:: GEËXTRAHEERDE TEKST ::

Datum uitspraak: 24 januari 2018
PROCESVERLOOP
Namens appellante heeft [naam X] hoger beroep ingesteld.
CAK heeft een verweerschrift en nadere stukken ingediend.
Het onderzoek ter zitting heeft plaatsgevonden op 29 november 2017. Appellante heeft zich laten vertegenwoordigen door [naam X] . CAK heeft zich laten vertegenwoordigen door
mr. S.R. Fernhout en S.E. van Staalduine-Pronk.

OVERWEGINGEN

1. De Raad gaat uit van de volgende feiten en omstandigheden.
1.1.
Het college van burgemeester en wethouders van de gemeente Waalwijk (college) heeft aan appellante een maatwerkvoorziening op grond van de Wet maatschappelijke ondersteuning 2015 (Wmo 2015) verstrekt. Appellante zet deze voorziening in om dagactiviteit te volgen bij [naam instelling] ( [naam instelling] ). Zij is voor deze voorziening een bijdrage in de kosten verschuldigd.
1.2.
Bij besluit van 1 februari 2016 heeft CAK de maximale periodebijdrage voor zorg en/of ondersteuning (maximale periodebijdrage) vanaf periode 8 van het jaar 2015 vastgesteld op
€ 559,31 per vier weken.
1.3.
Met een factuur van 19 februari 2016 heeft CAK een bedrag van € 974,05 voor de eigen bijdrage voor zorg en/of ondersteuning thuis voor de periodes 10, 11 en 12 van het jaar 2015 in rekening gebracht.
1.4.
Appellante heeft bezwaar gemaakt tegen het besluit van 1 februari 2016 en tegen de factuur van 19 februari 2016.
1.5.
Bij besluit van 25 mei 2016 heeft CAK het besluit van 1 februari 2016 herzien en de maximale periodebijdrage vanaf periode 8 van het jaar 2015 vastgesteld op € 578,85 per vier weken.
1.6.

:::

● **UIT TE VOEREN OPDRACHTEN**:
• a. Herhaal woordelijk het gedeelte van de uitspraak vanaf "Het college van" tot en met "559,31 per vier weken.".
• b. Op welk bedrag heeft CAK volgens de uitspraak bij besluit van 25 mei 2016 de maximale periodebijdrage vastgesteld?
• c. Vervolg de uitspraak over de eigen bijdrage van appellante vanaf het punt waar deze ophoudt.

:: GEËXTRAHEERDE GEGEVENS ::

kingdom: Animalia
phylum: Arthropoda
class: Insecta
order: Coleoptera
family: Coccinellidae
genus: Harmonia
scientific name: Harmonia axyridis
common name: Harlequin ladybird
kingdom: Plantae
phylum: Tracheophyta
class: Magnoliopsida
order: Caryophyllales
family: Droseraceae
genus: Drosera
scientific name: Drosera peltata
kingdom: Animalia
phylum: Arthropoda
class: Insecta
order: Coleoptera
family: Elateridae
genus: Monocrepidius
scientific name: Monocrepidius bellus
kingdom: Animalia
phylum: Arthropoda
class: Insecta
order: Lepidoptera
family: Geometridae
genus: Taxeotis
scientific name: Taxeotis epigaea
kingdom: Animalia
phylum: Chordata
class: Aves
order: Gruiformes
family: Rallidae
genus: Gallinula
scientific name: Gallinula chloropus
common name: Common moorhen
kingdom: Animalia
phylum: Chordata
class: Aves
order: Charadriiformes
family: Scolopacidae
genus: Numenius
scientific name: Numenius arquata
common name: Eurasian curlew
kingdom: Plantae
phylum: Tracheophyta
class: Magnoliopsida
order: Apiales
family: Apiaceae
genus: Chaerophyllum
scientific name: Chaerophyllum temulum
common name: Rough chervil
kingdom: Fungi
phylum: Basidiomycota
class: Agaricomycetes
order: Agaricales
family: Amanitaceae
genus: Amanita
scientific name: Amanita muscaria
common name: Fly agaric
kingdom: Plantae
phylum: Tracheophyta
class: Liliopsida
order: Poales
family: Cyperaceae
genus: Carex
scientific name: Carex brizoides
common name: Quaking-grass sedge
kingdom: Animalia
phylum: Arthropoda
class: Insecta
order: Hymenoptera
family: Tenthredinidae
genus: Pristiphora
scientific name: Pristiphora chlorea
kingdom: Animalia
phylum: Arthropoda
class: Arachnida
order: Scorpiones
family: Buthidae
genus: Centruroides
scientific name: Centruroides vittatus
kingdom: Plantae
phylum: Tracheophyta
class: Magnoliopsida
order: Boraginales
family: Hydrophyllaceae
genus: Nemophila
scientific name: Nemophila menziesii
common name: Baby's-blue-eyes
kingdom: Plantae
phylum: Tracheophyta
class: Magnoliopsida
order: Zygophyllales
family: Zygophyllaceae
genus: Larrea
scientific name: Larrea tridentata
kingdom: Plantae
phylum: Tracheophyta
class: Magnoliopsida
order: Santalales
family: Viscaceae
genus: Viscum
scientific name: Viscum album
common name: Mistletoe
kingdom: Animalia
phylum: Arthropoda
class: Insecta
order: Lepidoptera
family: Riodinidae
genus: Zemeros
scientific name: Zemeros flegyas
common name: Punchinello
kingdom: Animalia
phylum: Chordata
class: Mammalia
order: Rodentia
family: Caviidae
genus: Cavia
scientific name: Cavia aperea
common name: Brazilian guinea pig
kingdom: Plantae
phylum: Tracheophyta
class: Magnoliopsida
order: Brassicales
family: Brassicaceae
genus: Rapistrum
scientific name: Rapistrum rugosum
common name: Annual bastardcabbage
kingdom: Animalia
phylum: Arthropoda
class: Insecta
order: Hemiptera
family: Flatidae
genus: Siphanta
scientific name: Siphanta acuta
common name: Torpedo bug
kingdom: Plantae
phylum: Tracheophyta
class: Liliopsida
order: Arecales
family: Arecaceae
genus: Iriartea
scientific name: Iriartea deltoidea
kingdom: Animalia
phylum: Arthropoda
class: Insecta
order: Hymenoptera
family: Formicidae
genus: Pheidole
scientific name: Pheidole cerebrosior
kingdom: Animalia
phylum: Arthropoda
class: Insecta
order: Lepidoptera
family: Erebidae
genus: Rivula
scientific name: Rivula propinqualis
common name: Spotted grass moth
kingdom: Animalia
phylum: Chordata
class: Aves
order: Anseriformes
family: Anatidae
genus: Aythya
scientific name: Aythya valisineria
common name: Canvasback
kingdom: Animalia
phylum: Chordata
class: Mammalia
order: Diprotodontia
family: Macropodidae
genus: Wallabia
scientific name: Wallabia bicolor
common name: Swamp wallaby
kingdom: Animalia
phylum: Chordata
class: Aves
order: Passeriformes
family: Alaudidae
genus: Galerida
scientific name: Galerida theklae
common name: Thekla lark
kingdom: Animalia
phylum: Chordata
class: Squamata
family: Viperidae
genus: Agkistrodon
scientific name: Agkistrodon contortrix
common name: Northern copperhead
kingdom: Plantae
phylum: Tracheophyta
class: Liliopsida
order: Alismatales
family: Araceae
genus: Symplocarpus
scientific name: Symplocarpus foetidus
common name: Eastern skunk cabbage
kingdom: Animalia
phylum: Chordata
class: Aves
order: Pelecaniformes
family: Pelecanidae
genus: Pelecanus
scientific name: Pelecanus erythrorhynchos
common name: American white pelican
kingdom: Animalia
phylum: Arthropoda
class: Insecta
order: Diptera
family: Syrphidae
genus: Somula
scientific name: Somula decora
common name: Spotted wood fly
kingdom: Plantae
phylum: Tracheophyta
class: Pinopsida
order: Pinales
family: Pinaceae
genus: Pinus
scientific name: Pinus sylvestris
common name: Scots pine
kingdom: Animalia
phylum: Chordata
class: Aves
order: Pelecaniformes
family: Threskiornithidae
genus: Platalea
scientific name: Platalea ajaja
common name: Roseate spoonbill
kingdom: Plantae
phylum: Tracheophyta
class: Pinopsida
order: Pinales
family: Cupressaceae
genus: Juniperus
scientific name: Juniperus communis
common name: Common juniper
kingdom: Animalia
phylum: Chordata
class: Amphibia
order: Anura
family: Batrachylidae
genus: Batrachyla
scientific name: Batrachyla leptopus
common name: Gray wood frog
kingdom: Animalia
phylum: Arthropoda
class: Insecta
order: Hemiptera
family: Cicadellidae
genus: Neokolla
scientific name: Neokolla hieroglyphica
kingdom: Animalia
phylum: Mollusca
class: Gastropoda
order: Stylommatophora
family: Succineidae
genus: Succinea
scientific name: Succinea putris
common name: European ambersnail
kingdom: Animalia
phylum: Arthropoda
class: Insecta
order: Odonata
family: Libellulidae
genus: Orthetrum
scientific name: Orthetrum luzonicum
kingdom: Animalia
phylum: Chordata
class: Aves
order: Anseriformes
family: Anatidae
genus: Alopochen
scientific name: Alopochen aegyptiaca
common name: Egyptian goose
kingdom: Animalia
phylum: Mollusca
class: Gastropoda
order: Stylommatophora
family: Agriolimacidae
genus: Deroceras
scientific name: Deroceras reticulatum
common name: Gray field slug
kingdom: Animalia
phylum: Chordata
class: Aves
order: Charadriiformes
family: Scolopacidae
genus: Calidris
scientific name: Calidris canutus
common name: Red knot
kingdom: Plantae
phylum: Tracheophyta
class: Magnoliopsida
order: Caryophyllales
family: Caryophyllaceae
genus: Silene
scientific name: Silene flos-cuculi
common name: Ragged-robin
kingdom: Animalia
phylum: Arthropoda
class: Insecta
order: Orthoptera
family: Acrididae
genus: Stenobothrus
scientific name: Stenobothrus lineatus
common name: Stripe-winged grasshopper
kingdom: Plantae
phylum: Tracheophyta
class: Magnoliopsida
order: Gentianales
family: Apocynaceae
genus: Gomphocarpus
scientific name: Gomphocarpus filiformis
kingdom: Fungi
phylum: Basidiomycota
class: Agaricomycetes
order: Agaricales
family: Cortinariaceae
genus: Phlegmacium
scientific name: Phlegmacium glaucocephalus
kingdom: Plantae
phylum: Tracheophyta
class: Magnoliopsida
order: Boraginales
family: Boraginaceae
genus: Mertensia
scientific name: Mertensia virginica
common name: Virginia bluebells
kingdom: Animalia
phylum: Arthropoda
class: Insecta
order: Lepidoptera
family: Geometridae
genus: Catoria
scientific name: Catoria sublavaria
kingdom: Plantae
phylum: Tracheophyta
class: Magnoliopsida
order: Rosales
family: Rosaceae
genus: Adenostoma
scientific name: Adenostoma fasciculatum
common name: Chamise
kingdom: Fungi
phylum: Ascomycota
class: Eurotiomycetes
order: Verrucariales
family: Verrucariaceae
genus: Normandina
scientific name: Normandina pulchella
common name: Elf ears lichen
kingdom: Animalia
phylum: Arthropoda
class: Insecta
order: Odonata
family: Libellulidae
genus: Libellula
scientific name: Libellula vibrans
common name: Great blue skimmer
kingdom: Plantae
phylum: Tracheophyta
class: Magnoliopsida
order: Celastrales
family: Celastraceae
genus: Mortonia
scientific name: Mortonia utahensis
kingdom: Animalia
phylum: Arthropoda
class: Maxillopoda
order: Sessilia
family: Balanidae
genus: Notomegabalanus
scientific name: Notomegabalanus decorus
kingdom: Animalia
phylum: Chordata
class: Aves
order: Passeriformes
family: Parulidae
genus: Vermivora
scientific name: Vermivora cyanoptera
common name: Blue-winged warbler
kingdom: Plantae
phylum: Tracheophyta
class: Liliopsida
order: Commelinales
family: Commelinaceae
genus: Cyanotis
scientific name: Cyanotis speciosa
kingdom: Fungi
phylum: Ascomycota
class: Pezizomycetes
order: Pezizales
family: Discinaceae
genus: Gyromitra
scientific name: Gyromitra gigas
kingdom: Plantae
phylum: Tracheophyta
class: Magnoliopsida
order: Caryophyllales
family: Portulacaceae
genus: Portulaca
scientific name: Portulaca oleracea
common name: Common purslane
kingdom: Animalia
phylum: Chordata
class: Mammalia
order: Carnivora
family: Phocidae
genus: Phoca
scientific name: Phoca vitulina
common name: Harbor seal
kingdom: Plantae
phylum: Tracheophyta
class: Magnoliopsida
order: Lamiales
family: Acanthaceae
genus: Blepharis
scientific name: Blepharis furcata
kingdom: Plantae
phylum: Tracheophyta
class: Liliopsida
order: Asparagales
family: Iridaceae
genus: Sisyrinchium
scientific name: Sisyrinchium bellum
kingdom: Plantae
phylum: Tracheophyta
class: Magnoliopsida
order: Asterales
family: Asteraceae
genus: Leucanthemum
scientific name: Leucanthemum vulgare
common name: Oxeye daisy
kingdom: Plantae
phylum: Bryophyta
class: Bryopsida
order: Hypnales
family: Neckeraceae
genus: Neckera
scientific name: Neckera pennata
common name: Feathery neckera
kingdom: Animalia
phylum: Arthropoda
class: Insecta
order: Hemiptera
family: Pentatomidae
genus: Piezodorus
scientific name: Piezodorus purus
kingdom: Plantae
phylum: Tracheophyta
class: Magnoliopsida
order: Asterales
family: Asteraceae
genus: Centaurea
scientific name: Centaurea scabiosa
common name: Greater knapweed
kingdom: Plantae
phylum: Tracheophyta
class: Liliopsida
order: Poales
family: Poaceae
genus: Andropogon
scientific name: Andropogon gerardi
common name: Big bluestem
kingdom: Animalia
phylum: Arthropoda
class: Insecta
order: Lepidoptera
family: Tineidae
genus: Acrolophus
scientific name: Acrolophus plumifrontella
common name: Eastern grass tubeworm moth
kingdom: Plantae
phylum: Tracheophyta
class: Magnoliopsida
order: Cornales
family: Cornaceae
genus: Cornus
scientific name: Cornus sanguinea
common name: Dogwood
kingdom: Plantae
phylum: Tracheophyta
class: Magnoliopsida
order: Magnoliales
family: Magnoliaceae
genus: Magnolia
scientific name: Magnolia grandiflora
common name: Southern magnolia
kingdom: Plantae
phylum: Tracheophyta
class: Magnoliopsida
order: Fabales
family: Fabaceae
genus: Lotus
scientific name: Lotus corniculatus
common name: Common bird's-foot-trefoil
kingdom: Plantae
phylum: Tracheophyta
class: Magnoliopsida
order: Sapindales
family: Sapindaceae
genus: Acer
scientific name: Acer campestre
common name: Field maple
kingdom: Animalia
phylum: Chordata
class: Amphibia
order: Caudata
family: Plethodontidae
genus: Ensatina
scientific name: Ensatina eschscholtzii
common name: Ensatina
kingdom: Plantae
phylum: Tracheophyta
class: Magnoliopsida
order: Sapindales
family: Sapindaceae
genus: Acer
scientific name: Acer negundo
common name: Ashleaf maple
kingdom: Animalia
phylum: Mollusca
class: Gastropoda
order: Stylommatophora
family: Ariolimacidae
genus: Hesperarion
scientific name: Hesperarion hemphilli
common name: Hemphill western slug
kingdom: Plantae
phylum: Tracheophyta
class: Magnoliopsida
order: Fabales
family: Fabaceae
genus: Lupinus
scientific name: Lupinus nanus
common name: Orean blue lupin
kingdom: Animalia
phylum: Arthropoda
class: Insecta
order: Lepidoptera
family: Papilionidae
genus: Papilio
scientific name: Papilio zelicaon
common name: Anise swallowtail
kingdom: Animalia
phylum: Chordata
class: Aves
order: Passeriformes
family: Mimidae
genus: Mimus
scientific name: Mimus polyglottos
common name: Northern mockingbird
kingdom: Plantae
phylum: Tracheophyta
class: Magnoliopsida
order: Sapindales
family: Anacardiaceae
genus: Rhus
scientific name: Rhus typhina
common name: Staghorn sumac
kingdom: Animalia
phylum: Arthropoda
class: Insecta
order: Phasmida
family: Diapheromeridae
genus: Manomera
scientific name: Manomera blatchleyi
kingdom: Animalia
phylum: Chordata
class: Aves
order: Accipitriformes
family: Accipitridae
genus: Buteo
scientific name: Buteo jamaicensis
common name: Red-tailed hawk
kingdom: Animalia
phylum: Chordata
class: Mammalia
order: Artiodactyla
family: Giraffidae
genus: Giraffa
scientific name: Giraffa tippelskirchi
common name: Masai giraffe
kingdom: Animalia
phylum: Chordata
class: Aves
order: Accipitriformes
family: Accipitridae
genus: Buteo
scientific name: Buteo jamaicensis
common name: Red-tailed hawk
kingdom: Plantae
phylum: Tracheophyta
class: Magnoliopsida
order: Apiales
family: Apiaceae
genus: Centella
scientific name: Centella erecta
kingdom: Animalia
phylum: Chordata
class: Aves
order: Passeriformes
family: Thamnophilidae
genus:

:::

● **ANTWOORDEN PER OPDRACHT**:
• a.
Het college van burgemeester en wethouders van de gemeente Waalwijk (college) heeft aan appellante een maatwerkvoorziening op grond van de Wet maatschappelijke ondersteuning 2015 (Wmo 2015) verstrekt. Appellante zet deze voorziening in om dagactiviteit te volgen bij [naam instelling] ( [naam instelling] ). Zij is voor deze voorziening een bijdrage in de kosten verschuldigd.
1.2.
Bij besluit van 1 februari 2016 heeft CAK de maximale periodebijdrage voor zorg en/of ondersteuning (maximale periodebijdrage) vanaf periode 8 van het jaar 2015 vastgesteld op
€ 559,31 per vier weken.

• b. Op € 578,85 per vier weken.

• c.
Bij besluit van 14 juni 2016 (bestreden besluit) heeft CAK het bezwaar tegen het besluit van 1 februari 2016 niet-ontvankelijk verklaard, omdat dit besluit niet meer bestaat. CAK heeft met toepassing van artikel 6:19 van de Algemene wet bestuursrecht (Awb) het bezwaar mede geacht te zijn gericht tegen het besluit van 25 mei 2016 en heeft het bezwaar tegen dit besluit, alsmede tegen de factuur van 19 februari 2016, ongegrond verklaard. CAK is, conform de van toepassing zijnde regelgeving, bij de berekening van de maximale periodebijdrage uitgegaan van de gegevens van de Belastingdienst. Verder kan CAK niets zeggen over de hoogte van het tarief voor de dagactiviteit, omdat de gemeente dit tarief vaststelt. CAK vermenigvuldigt het aantal dagdelen dat appellante volgens de zorgaanbieder naar de dagactiviteit is geweest met het tarief per dagdeel.
2. Bij de aangevallen uitspraak heeft de rechtbank het beroep tegen het bestreden besluit ongegrond verklaard. Daartoe heeft zij, samengevat, overwogen dat CAK appellante ten onrechte niet expliciet in de gelegenheid heeft gesteld om nadere bezwaren in te dienen tegen het besluit van 25 mei 2016. Gelet hierop is het bestreden besluit niet voorbereid met de daarbij te betrachten zorgvuldigheid. De rechtbank ziet aanleiding dit gebrek te passeren met toepassing van artikel 6:22 van de Awb, omdat niet aannemelijk is dat appellante door de handelwijze van CAK is benadeeld. Verder slaagt de beroepsgrond van appellante, dat CAK ten onrechte een bijdrage in de kosten heeft vastgesteld omdat een wettelijke grondslag daartoe ontbreekt, niet.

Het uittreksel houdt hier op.